Located at the northern end of Lac Annecy, this alpine village is known as both the Pearl of the French Alps. With two canals lazily winding their way through town, it’s also often referred to as the Venice of the Alps. The crystal clear waters of the lake are popular in the summer with water sport enthusiasts. Be sure to visit the Palais de l’Isle at the confluence of the canals. This well-preserved building has served as a prison, treasury mint and residence to French nobility.
Nestled 1,400 feet above the Mediterranean, Èze is a quiet alternative to its bustling neighbor, Cannes. With sweeping views of the Cote d’Azur, explore the narrow, cobblestoned alleyways and stone buildings and homes draped with bright bougainvillea. Take a journey through tropical foliage at the Jardin Exotique d’Èze, or step back in time as you wander through the ruins of a 12-century castle in the village center.
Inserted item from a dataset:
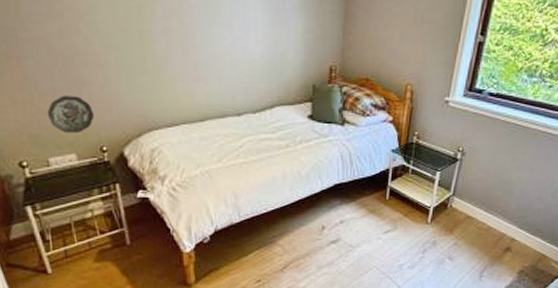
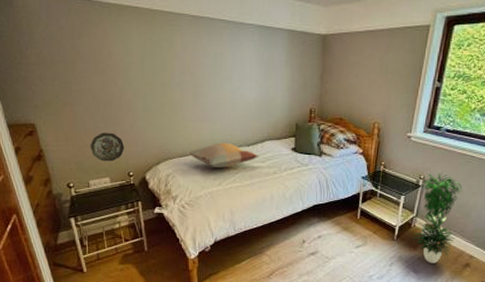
decorative pillow: none [180,108,268,141] -> present [189,142,259,169]
potted plant: none [449,145,506,249] -> present [413,173,463,263]

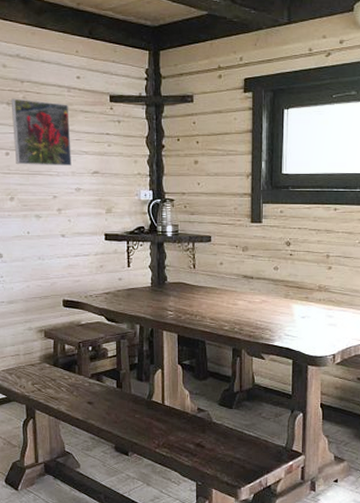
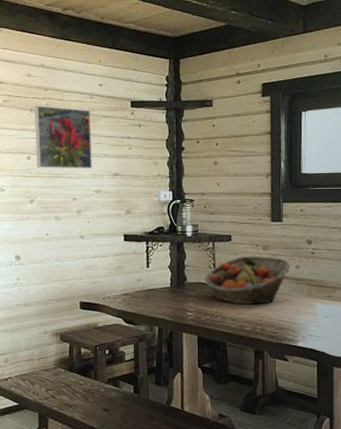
fruit basket: none [185,257,269,304] -> present [205,256,291,305]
Located very near Eguisheim, this beautiful medieval village is distinctly French with German flair. Famous for award-winning Riesling wines, Riquewhir boasts stunning half-timbered buildings and original architecture spanning more than seven centuries. Take a bike ride through the heart of the lush Alsatian vineyards, or sip a glass of wine at a café in the shadow of the impressive 25-meters-tall Dolder Tower.
The Normandy region is perhaps most famous for the D-Day invasion along its coastline during World War II. While these beaches are well-worth visiting, consider travelling a little further north to the sleepy maritime village of Étretat. Stunning, sheer white chalk cliffs and arches dot the coast, inspiring many artists — including Claude Monet. Remnants of the war can be seen in the abandoned bunkers hidden in the hillsides. Stroll through the Marché Couvert for souvenirs, or visit the beautifully reconstructed Church of Notré Dame.
You’ll have to ditch the car in order to explore this wonderfully preserved village — personal vehicles aren’t permitted. Located in south-central France, Conques may look a little familiar. Belle’s fictional town in the recently released “Beauty and the Beast” drew inspiration from Conques. Hike up the hill to the Sainte Foy Abbey for an impressive panorama of the town and rolling hills. Grab a baguette at a local boulangerie, relax along the babbling Dourdou River, and marvel at the Roman bridge that spans the waterway.
Perched along the banks of France’s smallest river, Veules-les-Roses seems as though it belongs in a storybook. With charming thatch-roofed half-timbered homes with rows of blooming roses and irises, it’s no wonder the village was a favorite of Victor Hugo. Known for harvesting watercress and Veulaise oysters, be sure to visit the restored water mills in this picturesque town. The remains of the cargo ship “Cérons,” which ran aground June 12, 1940 during an evacuation of 300 British soldiers, can be seen along the coastline during low tide.